===== DATA ENTRIES
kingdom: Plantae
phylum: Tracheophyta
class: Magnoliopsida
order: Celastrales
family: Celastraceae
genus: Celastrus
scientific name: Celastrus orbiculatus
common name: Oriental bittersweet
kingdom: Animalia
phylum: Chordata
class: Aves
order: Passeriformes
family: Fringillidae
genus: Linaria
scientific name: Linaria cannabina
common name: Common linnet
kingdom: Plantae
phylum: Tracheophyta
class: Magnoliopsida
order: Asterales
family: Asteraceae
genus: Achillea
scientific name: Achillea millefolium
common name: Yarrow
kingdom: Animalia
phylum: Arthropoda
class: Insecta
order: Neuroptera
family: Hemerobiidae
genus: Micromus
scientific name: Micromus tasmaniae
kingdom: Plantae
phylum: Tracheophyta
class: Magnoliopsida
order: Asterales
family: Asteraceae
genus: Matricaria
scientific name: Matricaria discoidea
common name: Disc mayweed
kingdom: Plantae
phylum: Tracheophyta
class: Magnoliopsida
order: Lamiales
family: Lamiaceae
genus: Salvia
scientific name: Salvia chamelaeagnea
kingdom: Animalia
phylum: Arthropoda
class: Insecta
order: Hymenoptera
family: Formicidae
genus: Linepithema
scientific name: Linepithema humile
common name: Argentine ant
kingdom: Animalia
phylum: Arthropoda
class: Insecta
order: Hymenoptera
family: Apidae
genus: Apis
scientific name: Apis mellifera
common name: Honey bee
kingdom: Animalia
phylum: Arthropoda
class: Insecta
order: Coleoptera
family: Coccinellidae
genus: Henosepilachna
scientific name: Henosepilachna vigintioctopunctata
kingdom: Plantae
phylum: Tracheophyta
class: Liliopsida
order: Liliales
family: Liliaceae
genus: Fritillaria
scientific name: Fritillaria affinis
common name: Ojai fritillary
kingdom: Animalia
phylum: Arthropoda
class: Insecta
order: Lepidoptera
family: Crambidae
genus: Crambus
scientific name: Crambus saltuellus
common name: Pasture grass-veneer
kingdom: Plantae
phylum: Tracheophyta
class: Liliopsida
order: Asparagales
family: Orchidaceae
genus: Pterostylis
==========
Rewrite every line in the rows above as one numbered list, with any blank lines omitted.

FINISHED EXERCISE
1. kingdom: Plantae
2. phylum: Tracheophyta
3. class: Magnoliopsida
4. order: Celastrales
5. family: Celastraceae
6. genus: Celastrus
7. scientific name: Celastrus orbiculatus
8. common name: Oriental bittersweet
9. kingdom: Animalia
10. phylum: Chordata
11. class: Aves
12. order: Passeriformes
13. family: Fringillidae
14. genus: Linaria
15. scientific name: Linaria cannabina
16. common name: Common linnet
17. kingdom: Plantae
18. phylum: Tracheophyta
19. class: Magnoliopsida
20. order: Asterales
21. family: Asteraceae
22. genus: Achillea
23. scientific name: Achillea millefolium
24. common name: Yarrow
25. kingdom: Animalia
26. phylum: Arthropoda
27. class: Insecta
28. order: Neuroptera
29. family: Hemerobiidae
30. genus: Micromus
31. scientific name: Micromus tasmaniae
32. kingdom: Plantae
33. phylum: Tracheophyta
34. class: Magnoliopsida
35. order: Asterales
36. family: Asteraceae
37. genus: Matricaria
38. scientific name: Matricaria discoidea
39. common name: Disc mayweed
40. kingdom: Plantae
41. phylum: Tracheophyta
42. class: Magnoliopsida
43. order: Lamiales
44. family: Lamiaceae
45. genus: Salvia
46. scientific name: Salvia chamelaeagnea
47. kingdom: Animalia
48. phylum: Arthropoda
49. class: Insecta
50. order: Hymenoptera
51. family: Formicidae
52. genus: Linepithema
53. scientific name: Linepithema humile
54. common name: Argentine ant
55. kingdom: Animalia
56. phylum: Arthropoda
57. class: Insecta
58. order: Hymenoptera
59. family: Apidae
60. genus: Apis
61. scientific name: Apis mellifera
62. common name: Honey bee
63. kingdom: Animalia
64. phylum: Arthropoda
65. class: Insecta
66. order: Coleoptera
67. family: Coccinellidae
68. genus: Henosepilachna
69. scientific name: Henosepilachna vigintioctopunctata
70. kingdom: Plantae
71. phylum: Tracheophyta
72. class: Liliopsida
73. order: Liliales
74. family: Liliaceae
75. genus: Fritillaria
76. scientific name: Fritillaria affinis
77. common name: Ojai fritillary
78. kingdom: Animalia
79. phylum: Arthropoda
80. class: Insecta
81. order: Lepidoptera
82. family: Crambidae
83. genus: Crambus
84. scientific name: Crambus saltuellus
85. common name: Pasture grass-veneer
86. kingdom: Plantae
87. phylum: Tracheophyta
88. class: Liliopsida
89. order: Asparagales
90. family: Orchidaceae
91. genus: Pterostylis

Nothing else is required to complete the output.